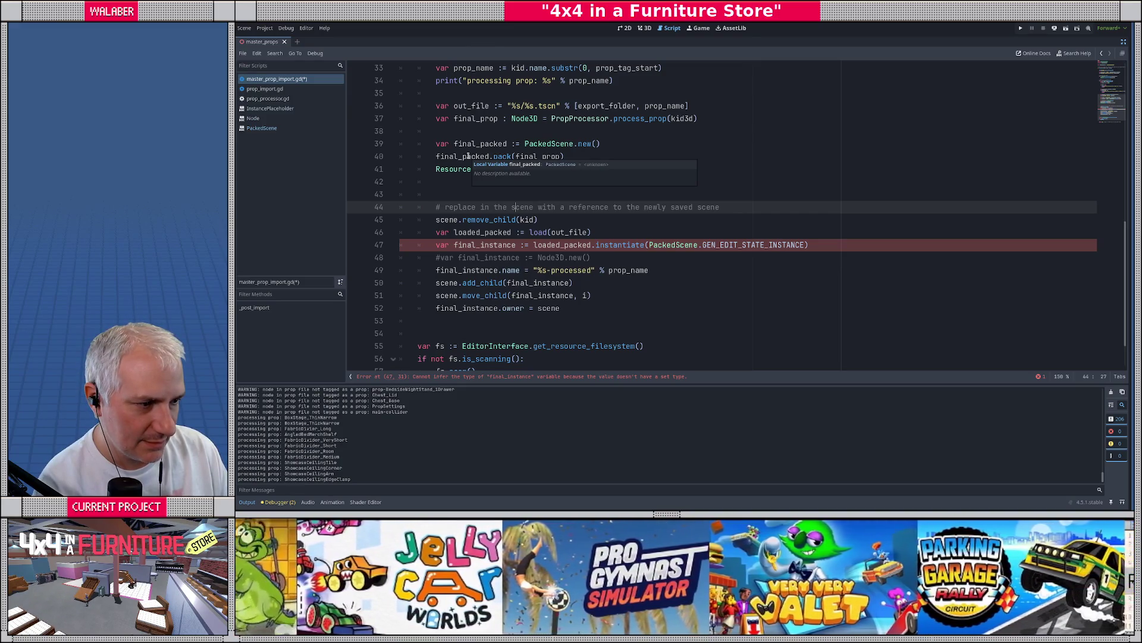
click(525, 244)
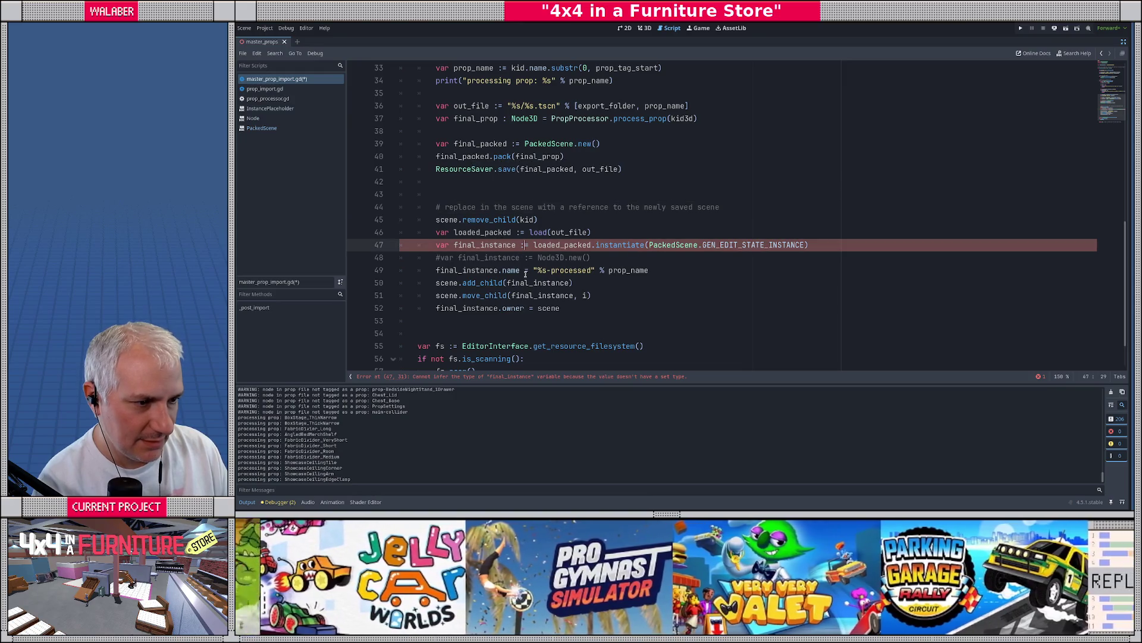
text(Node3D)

...

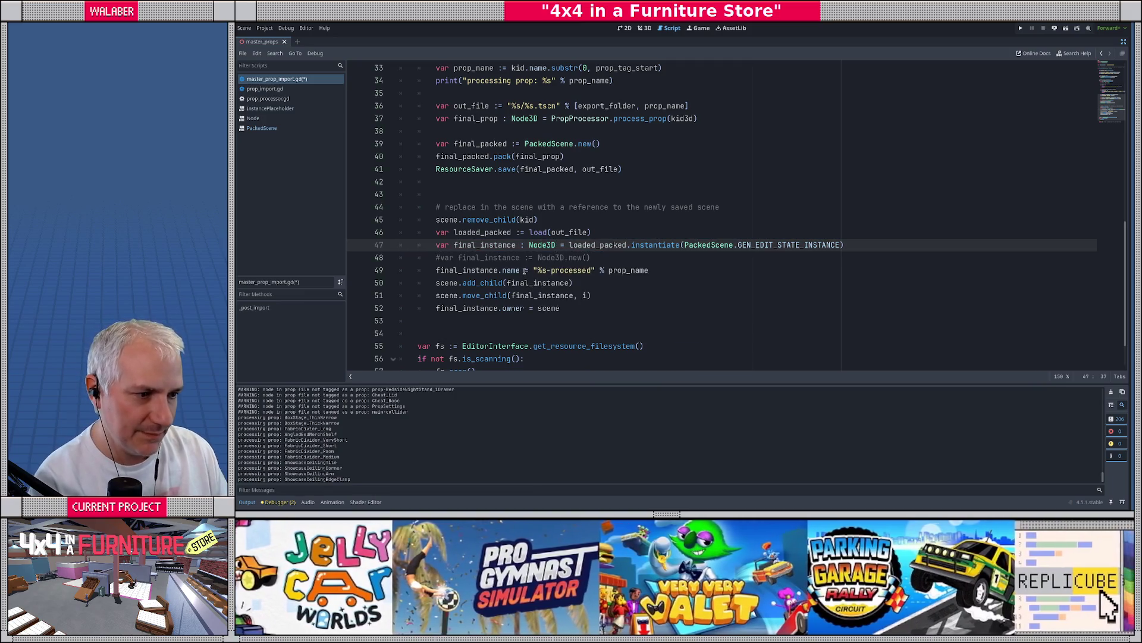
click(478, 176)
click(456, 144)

__What this task involves__: State how many lines in the entries hold "click", please, with no other words.

__Exercise result__: 3